[EXCERPT TO READ]
┄┄┄┄┄┄
Monday, 14 March 2011 07:04 AM EDT

Workers battled to prevent a nuclear meltdown after a second blast rocked an atomic plant north of Tokyo, as helicopters and convoys of army trucks headed toward areas worst-hit by Japan’s strongest earthquake.

No large release of radiation was detected after the explosion, which didn’t breach Fukushima power station’s No. 3 reactor and followed a build-up of hydrogen gas, Chief Cabinet Secretary Yukio Edano told reporters in Tokyo today. The risk of a large leak is very small, he said.

The 8.9-magnitude temblor and subsequent tsunami has killed thousands and left millions without electricity or water. Stocks plunged and the Bank of Japan poured record funds into the economy, after Prime Minister Naoto Kan said the country was facing its worst crisis since World War II.

“The situation at the Fukushima nuclear plant continues to be a concern,” Kan said at a meeting of the government’s crisis response team in Tokyo. “Everyone connected with this is working with all their might, without regard to day or night, to prevent further damage.”

The cooling system failed at Fukushima Dai-Ichi station’s No. 1 and No. 3 reactors after the earthquake, and it stopped working today at the No. 2 reactor, the Yomiuri newspaper reported, citing information received by Fukushima prefecture. Three other reactors at the station were shut for maintenance before the quake. Six people were injured in today’s blast, Tokyo Electric Power Co. said.

10,000 Feared Dead

The earthquake and ensuing tsunami may have killed 10,000 in Miyagi prefecture north of Tokyo, said Go Sugawara, a spokesman for the prefectural police department. The official toll reached 1,823 dead and 2,369 missing, the National Police Agency said.

About 1.3 million households were without power as of this morning, and 1.4 million had no running water, according to a government report. Rescue teams were having trouble reaching about 24,000 people who are still stranded in northeastern Japan, NHK Television said.

More than 310,000 people are in emergency shelters and heating systems are short of fuel, the state broadcaster reported. Temperatures in Sendai, near the epicenter of the quake, are forecast to fall to around freezing tonight.

About 120,000 blankets, 120,000 bottles of water, 100,000 packages of instant noodles, 10,000 diapers and 130 portable toilets were en route to the most devastated areas, according to a statement on the prime minister’s website posted at 7 a.m.

Army, Police

Convoys of army trucks and police buses could be seen heading in both directions on the Tohoku expressway, which runs from Tokyo to the north of Japan. In the town of Motomiya, about 230 kilometers north of the capital, ambulances and Tokyo Electric vehicles were queuing for petrol at a gasoline station.

Some of the expressways leading north from Tokyo were closed to regular traffic for the relief efforts. Drivers are allowed to buy 10 liters (2.6 gallons) at gasoline stands that have fuel, attendants told Bloomberg News.
┄┄┄┄┄┄
[EXCERPTED RECORDS]

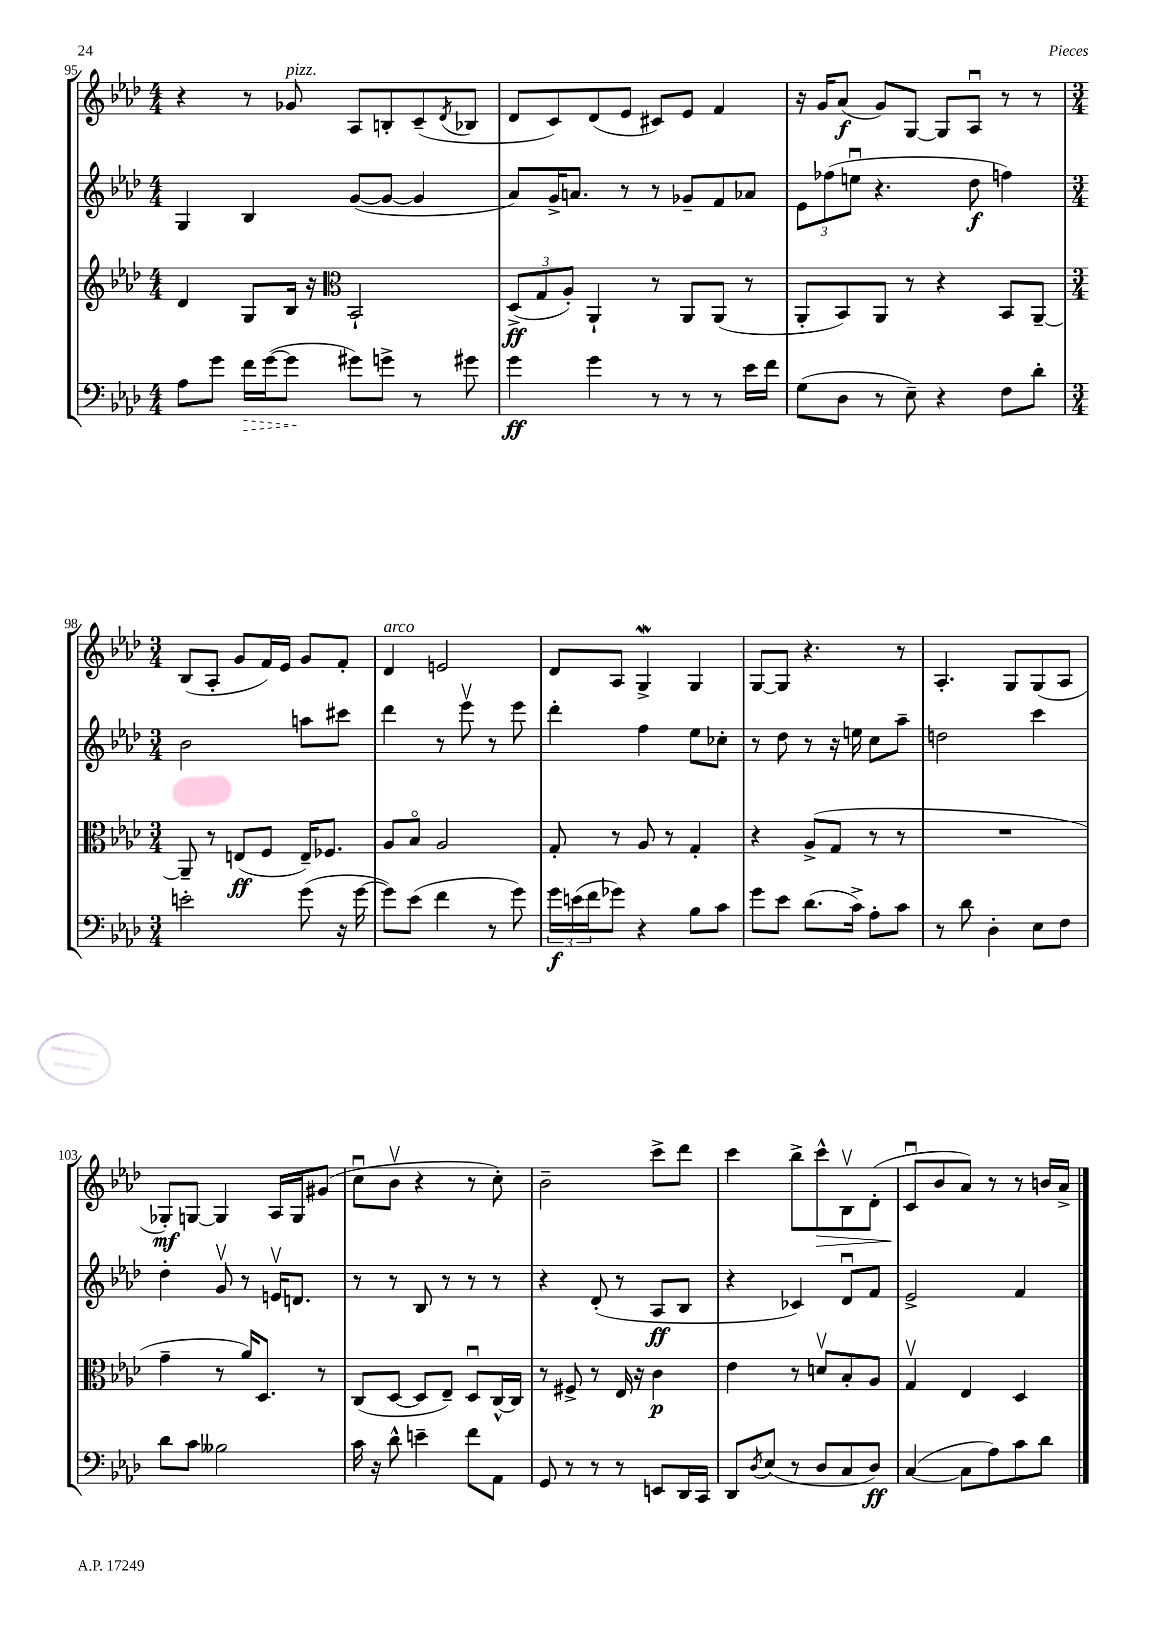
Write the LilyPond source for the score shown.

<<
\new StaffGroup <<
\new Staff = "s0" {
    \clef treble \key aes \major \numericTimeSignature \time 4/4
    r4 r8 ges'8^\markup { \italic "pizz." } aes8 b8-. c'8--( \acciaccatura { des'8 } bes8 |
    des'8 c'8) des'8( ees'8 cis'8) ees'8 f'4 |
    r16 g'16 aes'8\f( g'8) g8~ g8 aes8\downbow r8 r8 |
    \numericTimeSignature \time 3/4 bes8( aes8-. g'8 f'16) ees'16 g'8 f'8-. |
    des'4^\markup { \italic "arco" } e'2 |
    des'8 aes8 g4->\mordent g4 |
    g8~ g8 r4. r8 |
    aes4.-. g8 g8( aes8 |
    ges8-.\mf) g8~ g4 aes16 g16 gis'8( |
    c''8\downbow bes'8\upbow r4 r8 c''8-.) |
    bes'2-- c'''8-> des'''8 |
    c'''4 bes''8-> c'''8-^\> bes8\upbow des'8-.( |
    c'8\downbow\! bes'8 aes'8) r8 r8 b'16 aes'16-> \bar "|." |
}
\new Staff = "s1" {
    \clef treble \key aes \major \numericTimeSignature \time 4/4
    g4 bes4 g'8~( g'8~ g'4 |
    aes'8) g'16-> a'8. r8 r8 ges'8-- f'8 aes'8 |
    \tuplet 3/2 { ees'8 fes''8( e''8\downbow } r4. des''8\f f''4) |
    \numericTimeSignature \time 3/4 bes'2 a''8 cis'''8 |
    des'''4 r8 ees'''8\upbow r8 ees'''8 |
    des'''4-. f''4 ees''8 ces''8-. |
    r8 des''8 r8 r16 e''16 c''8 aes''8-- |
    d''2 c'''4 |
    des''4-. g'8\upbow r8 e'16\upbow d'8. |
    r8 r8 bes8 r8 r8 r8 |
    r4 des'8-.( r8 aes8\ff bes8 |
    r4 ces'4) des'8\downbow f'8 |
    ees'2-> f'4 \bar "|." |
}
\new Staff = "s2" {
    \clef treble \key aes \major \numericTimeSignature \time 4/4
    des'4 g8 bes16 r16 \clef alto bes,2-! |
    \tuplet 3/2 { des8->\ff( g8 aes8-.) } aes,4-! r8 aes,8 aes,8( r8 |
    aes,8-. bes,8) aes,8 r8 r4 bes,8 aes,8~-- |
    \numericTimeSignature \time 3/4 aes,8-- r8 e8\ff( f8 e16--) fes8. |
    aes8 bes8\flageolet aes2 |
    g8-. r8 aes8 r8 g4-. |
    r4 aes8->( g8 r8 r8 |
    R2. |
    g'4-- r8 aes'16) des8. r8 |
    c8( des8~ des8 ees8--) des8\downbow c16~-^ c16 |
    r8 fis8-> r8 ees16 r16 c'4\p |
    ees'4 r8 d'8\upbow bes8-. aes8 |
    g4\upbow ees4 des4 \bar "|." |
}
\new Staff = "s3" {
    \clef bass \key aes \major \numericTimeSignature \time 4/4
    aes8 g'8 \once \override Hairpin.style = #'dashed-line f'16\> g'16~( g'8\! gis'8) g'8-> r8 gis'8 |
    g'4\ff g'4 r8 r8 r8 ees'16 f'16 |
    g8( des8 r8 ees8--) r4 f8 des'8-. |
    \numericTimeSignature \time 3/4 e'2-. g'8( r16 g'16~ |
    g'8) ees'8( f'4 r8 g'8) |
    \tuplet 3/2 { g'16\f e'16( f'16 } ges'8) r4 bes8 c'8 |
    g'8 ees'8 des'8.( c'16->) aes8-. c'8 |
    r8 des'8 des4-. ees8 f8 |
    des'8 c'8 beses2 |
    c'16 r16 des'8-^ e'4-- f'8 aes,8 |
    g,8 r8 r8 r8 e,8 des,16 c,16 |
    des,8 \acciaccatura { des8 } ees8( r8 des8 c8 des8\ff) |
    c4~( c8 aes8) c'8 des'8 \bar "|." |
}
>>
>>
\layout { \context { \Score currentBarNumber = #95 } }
┄┄┄┄┄┄
[GIVEN EXERCISE]
Answer these questions about the report on Japan's earthquake:
1. According to Yukio Edano, what did the explosion at the No. 3 reactor follow?
2. How many people are in emergency shelters?
3. How much fuel are drivers allowed to buy at gasoline stands that have it?
You won't need the listing for this.

[PROBLEM SOLUTION]
1. A build-up of hydrogen gas.
2. More than 310,000.
3. 10 liters (2.6 gallons).